UPDATED 15:35 EDT / JULY 31 2017

EMERGING TECH

Alphabet is building a salt-powered system for storing renewable energy

Alphabet Inc.’s latest moonshot project appears to be one of its most ambitious yet.

Google Inc.’s parent company has revealed to Bloomberg that its secretive X research group is working on a project meant to tackle one of the biggest economic obstacles to renewable energy initiatives: underutilization. The issue lies with the fact that solar and wind farms produce the most power at times when consumption is fairly limited, which forces utilities to discard electricity. Reducing waste could help lower the cost barriers that are standing in the way of wider adoption.

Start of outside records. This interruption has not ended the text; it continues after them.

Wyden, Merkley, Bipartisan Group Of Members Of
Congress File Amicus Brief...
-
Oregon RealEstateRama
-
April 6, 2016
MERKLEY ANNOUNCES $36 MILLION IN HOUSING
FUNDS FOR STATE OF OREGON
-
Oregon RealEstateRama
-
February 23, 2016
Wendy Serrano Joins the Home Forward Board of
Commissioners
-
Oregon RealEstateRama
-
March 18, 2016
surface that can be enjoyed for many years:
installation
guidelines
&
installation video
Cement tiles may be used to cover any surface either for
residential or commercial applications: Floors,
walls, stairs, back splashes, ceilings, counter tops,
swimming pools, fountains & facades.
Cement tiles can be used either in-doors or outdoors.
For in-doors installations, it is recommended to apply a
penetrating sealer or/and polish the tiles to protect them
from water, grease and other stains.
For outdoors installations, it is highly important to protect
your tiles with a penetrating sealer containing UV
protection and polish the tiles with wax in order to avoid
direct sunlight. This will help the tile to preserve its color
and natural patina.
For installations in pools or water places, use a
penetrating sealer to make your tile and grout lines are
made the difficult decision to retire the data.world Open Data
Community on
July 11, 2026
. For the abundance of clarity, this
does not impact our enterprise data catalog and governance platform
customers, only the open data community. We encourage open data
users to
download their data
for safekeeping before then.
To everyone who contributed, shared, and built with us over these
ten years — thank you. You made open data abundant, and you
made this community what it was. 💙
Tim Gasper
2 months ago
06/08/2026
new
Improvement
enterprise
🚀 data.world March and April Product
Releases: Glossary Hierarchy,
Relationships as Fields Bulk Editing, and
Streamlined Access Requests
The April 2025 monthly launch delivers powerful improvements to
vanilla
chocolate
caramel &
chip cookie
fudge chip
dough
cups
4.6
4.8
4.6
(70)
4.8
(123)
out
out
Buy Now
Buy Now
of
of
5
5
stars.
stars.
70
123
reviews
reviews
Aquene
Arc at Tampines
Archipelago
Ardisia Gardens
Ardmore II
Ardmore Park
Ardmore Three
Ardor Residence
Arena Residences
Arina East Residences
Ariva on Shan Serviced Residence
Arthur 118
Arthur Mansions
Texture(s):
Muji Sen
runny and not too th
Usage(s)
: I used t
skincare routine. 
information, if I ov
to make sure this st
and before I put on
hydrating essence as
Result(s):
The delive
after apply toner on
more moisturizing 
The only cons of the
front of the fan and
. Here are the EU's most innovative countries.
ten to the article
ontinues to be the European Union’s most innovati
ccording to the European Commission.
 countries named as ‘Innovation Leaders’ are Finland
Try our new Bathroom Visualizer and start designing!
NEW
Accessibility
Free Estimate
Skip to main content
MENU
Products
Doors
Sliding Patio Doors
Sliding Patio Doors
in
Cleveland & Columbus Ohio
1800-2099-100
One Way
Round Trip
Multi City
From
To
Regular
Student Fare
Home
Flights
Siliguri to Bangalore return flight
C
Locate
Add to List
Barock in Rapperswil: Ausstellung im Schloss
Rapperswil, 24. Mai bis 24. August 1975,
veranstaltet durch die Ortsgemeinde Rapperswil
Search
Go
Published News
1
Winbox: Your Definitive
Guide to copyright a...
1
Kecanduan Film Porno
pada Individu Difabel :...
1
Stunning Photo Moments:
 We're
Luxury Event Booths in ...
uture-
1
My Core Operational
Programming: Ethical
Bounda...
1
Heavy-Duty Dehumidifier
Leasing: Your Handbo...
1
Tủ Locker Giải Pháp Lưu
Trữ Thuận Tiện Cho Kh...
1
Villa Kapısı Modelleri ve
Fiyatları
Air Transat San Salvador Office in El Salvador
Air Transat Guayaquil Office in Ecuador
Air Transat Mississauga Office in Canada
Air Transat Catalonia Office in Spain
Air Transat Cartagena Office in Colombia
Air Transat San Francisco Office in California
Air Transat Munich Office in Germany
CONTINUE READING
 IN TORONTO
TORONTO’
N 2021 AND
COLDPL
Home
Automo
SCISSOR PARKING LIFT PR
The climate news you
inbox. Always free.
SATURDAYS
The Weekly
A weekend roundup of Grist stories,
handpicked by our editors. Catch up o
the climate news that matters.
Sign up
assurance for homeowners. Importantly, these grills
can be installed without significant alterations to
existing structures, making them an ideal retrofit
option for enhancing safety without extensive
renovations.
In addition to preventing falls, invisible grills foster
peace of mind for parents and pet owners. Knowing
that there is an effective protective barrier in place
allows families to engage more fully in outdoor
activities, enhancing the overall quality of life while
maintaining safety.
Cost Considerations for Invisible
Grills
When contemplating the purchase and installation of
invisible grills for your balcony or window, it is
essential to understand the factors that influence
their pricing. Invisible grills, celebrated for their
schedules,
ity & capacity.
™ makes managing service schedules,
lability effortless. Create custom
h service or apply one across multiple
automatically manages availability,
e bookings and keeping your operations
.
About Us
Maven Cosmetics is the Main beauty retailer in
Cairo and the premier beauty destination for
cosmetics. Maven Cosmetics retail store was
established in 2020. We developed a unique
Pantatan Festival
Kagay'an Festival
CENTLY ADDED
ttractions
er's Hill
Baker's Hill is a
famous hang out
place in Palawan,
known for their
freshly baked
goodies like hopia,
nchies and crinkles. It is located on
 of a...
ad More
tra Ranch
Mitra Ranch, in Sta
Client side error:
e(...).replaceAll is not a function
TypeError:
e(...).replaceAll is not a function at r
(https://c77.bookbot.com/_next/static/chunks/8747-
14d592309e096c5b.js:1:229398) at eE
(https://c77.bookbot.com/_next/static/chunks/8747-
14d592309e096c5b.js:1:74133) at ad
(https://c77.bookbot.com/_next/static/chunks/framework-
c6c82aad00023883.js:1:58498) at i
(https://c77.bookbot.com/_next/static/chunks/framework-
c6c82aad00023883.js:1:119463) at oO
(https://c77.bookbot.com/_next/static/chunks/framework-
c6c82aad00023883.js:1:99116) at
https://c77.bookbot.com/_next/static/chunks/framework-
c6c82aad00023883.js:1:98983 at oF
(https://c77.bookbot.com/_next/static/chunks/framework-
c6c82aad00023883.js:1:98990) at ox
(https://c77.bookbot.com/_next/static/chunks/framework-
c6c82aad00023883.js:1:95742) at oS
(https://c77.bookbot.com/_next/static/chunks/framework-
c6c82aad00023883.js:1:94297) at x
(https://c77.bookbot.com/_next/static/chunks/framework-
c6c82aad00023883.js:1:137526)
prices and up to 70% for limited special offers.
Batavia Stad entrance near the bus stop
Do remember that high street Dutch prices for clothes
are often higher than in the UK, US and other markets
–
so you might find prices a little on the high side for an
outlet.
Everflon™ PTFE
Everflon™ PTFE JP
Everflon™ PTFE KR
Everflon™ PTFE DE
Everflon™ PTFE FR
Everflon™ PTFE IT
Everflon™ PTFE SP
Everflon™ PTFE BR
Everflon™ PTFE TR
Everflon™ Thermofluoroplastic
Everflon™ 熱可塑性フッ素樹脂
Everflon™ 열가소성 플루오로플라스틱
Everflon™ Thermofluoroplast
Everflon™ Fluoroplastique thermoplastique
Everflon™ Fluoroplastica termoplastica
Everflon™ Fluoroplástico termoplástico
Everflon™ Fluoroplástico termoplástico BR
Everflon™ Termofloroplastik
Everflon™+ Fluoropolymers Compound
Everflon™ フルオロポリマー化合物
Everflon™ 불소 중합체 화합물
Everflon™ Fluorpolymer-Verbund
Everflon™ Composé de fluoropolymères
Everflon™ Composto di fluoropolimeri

Alphabet hopes to achieve that by developing an energy storage system that can capture excess power for later use. The X group has already built a prototype based on an approach invented by Nobel prize-winning physicist Robert Laughlin, who is a consultant to the project.

Renderings released by Alphabet show the system to consist of four tanks that are connected to a heat pump via a complex set of pipes. Two are meant to be filled with antifreeze or a hydrocarbon liquid while the other pair contains salt, which excels at retaining heat. When power supply exceeds demand, unused electricity is converted into two separate streams of hot and cool air that go in different directions.

The cool air is funneled to the tanks containing antifreeze and the hot air heats up the salt. Alphabet said that process can then be reversed to produce two powerful gusts that spin a turbine, which returns the captured power to the grid.  

There have been other attempts to implement Laughlin’s approach, but the company claims that its project stands out. One of the reasons is that the system doesn’t require the expensive ceramics and steels that have historically been used to regulate temperatures. Moreover, Alphabet claims that the underlying design is flexible enough to be implemented both in small modular forms and on an industrial scale.

If successful, the project could enable the company to tap what X director Obi Felten described as “trillions and trillions of dollars in market opportunity.” It could also open a new competitive front against Tesla Inc., which rivals Alphabet in autonomous vehicles.

The new system can theoretically retain energy for many hours or days, much longer than the traditional lithium-ion batteries that Tesla uses in its projects. But Elon Musk’s company has a considerable head-start. That lead is only growing: Tesla recently won a bid to build what is set to become the world’s largest energy storage system.